It’s often embarrassing and uncomfortable, but it can usually be improved says Dr Mel Wynne-Jones
Up to a third of women ‘leak’ occasionally, and over three million regularly experience urinary incontinence (UI), especially as we get older. But we tend not to talk about it, even to our doctors, which is a shame as it can often be cured, or made easier to cope with.
Our bladders gradually fill until our nervous systems tell us they need emptying and control the process, ideally, when it’s convenient.
When we pass urine, our bladder wall (detrusor) muscle contracts, while the outlet sphincter (valve), supported by our pelvic-floor muscles, relaxes and urine flows down our urethral pipes.
Types of incontinence
An overactive bladder (OAB) makes us feel like we need to urinate long before it’s full. The signals become stronger and harder to resist so we go little and often, or lose control completely as it suddenly leaks or empties without warning (detrusor instability).
‘Urge incontinence’ can also be caused by neurological conditions, such as multiple sclerosis, irritation by infection, bladder conditions or low hormone levels after the menopause.

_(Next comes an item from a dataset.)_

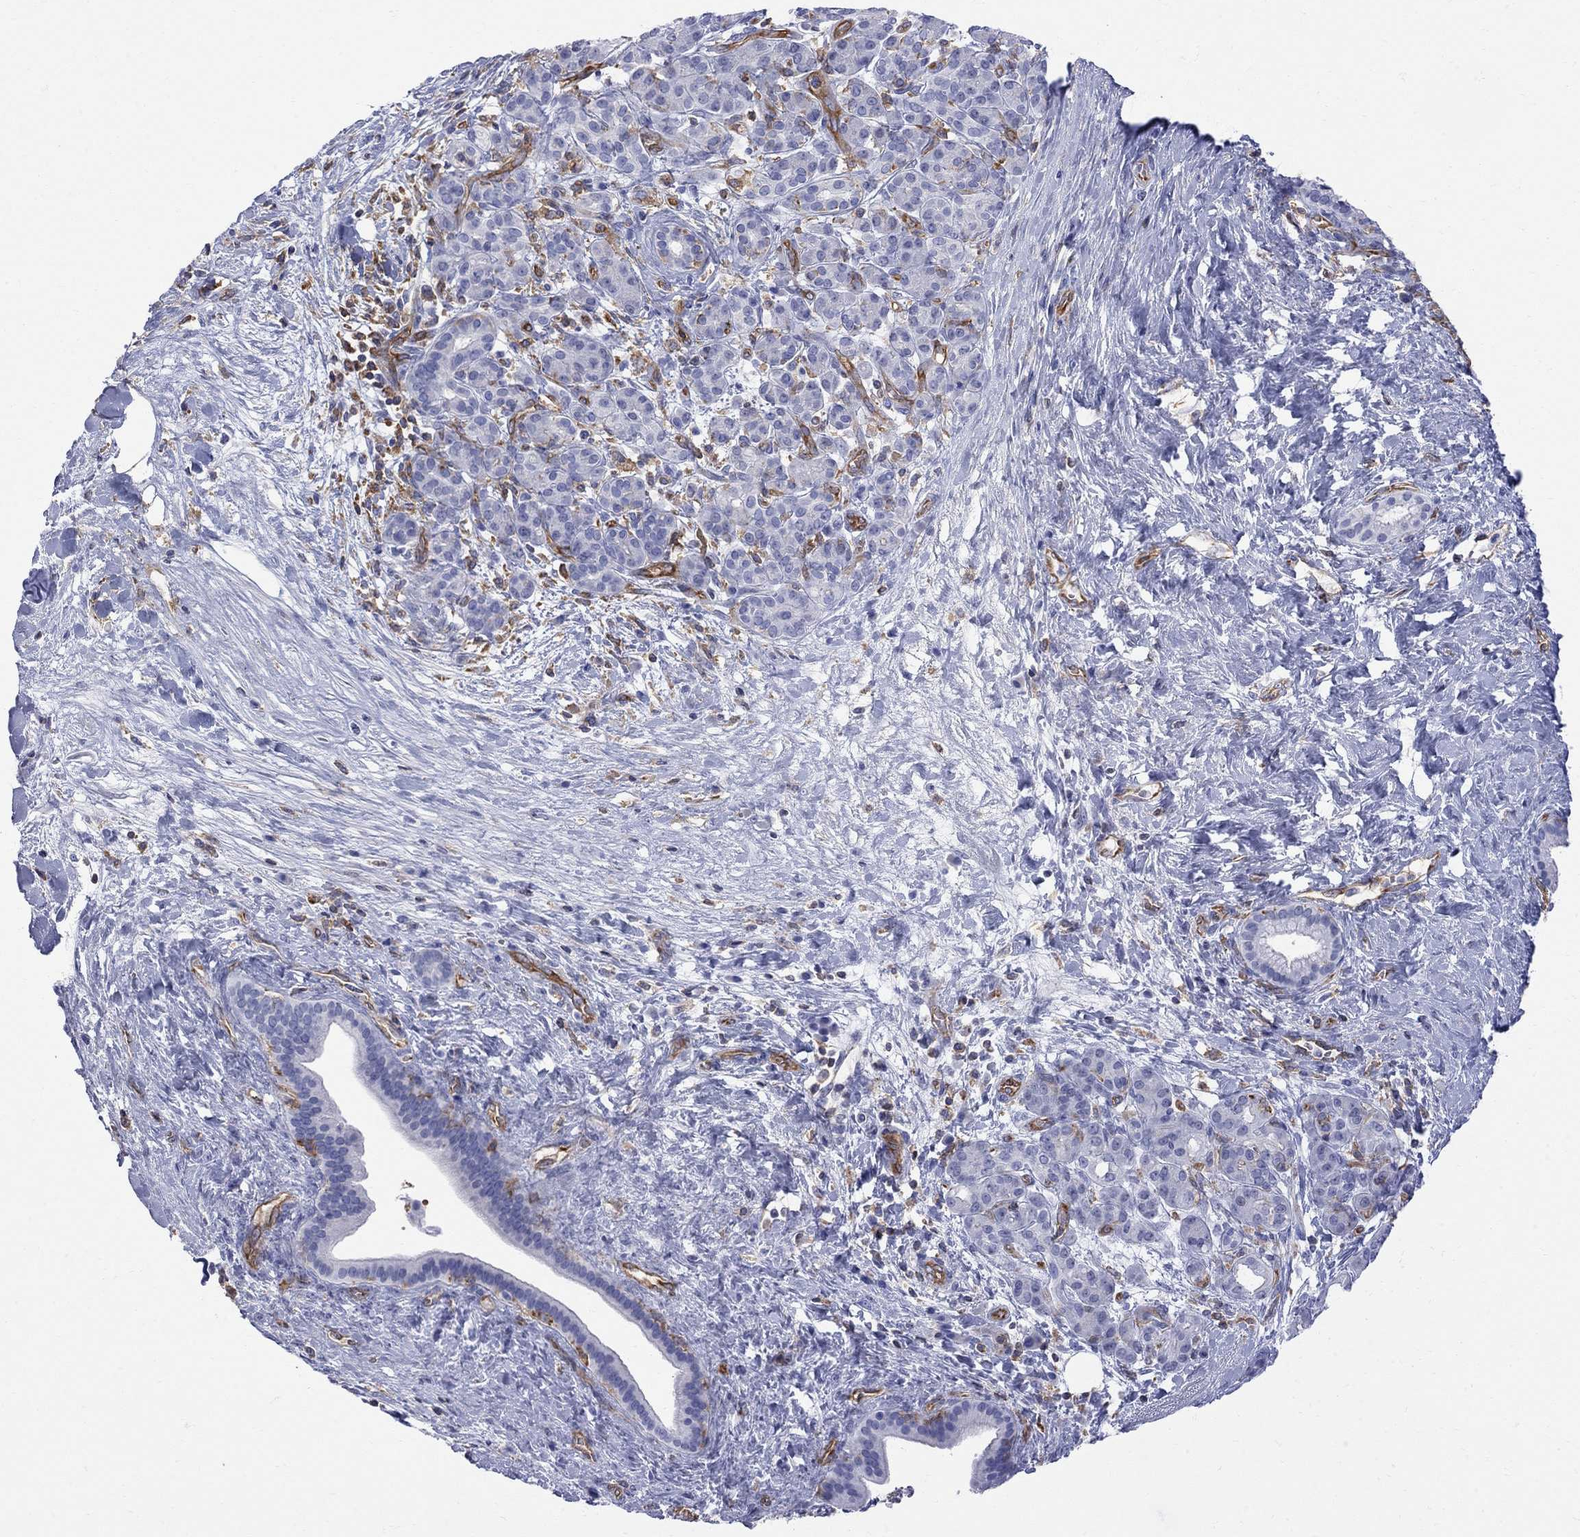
{"staining": {"intensity": "negative", "quantity": "none", "location": "none"}, "tissue": "pancreatic cancer", "cell_type": "Tumor cells", "image_type": "cancer", "snomed": [{"axis": "morphology", "description": "Adenocarcinoma, NOS"}, {"axis": "topography", "description": "Pancreas"}], "caption": "DAB (3,3'-diaminobenzidine) immunohistochemical staining of pancreatic adenocarcinoma exhibits no significant positivity in tumor cells.", "gene": "ABI3", "patient": {"sex": "male", "age": 44}}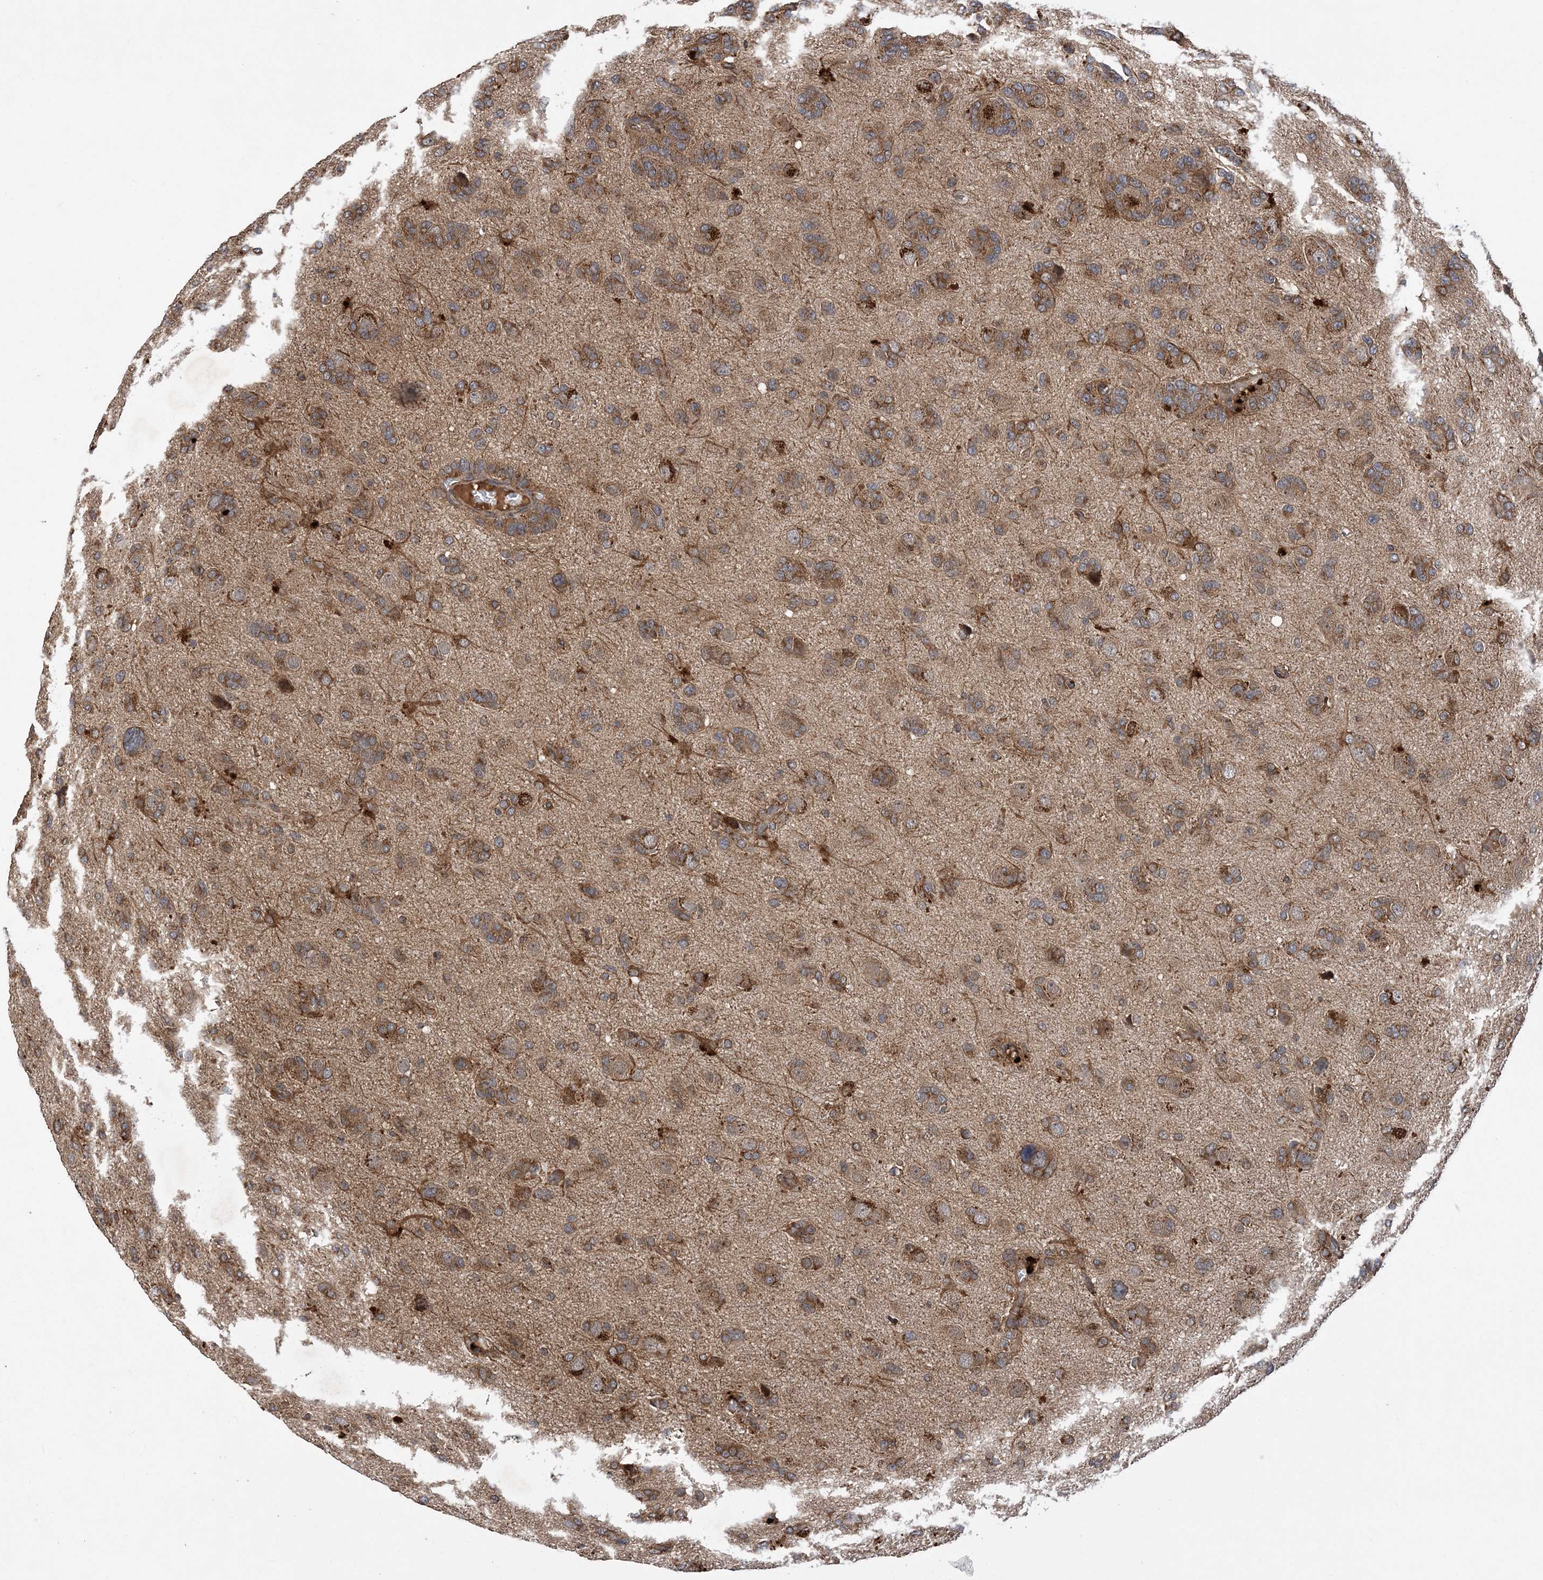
{"staining": {"intensity": "moderate", "quantity": ">75%", "location": "cytoplasmic/membranous"}, "tissue": "glioma", "cell_type": "Tumor cells", "image_type": "cancer", "snomed": [{"axis": "morphology", "description": "Glioma, malignant, High grade"}, {"axis": "topography", "description": "Brain"}], "caption": "A micrograph of human malignant high-grade glioma stained for a protein displays moderate cytoplasmic/membranous brown staining in tumor cells. (brown staining indicates protein expression, while blue staining denotes nuclei).", "gene": "ATG3", "patient": {"sex": "female", "age": 59}}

Stress urinary incontinence (SUI) occurs when the sphincter opens under sudden pressure, such as coughing or laughing. It’s commoner in women who’ve had prolonged or difficult labours, who are overweight, or have pelvic-floor weakness or prolapse.
Both types can occur together or during lovemaking. Pressure from an enlarged womb (for example, pregnancy or fibroids) or ovary (a cyst or, rarely, cancer) can also affect bladder function, while ‘overflow’ incontinence may be due to urine retention caused by urethral narrowing.
Continuous incontinence occurs if a false passage (fistula) develops between the
bladder and vagina.
Tests you may need
Fewer than half of women with moderate/severe UI don’t ask for help, but it’s important to know what’s wrong, as it could get worse.
You’ll need a tummy and internal (pelvic) examination, with a chaperone if you’d like one.
Your doctor will test your urine for infection, blood, diabetes and kidney damage, and perhaps take blood tests.
She may ask you to measure how much urine you pass or leak, and how often, to see how your bladder behaves, arrange an ultrasound scan or refer you to a specialist for a cystoscopy (bladder telescope examination) or X-rays to measure urine flow.
Pelvic-floor exercises almost always help, if you do them properly, several times a day. Ask for advice or visit nhs.uk. Allow three months to work.
Lifestyle changes help too (see box, right), but restricting your fluid intake can cause problems. If you take diuretics (water tablets) your GP may suggest an alternative. If you have severe pelvic-floor weakness, surgery may be needed.
The urologist or gynaecologist can explain the pros and cons of different operations.
An overactive bladder often improves with bladder training (learning to ‘hold on’ for longer) or medication to stabilise your detrusor muscle.
You may need to try more than one brand. Oestrogen cream, used in the vagina, or HRT tablets can remedy hormone deficiency.
But even if UI can’t be cured, the NHS can provide lots of advice and practical aids. Ask to be referred to a continence adviser or clinic.
5 ways to regain control
1 If you’re overweight, shedding the pounds can reduce pressure on your bladder.
2 Don’t smoke – it weakens supportive tissues, as well as making you cough.
3 Drink plenty of water, but limit caffeine and alcohol, which can irritate the bladder.
4 Cut out curries, citrus fruits and other spicy/acidic foods if they make UI worse.
5 Avoid constipation, which can interfere with normal bladder emptying.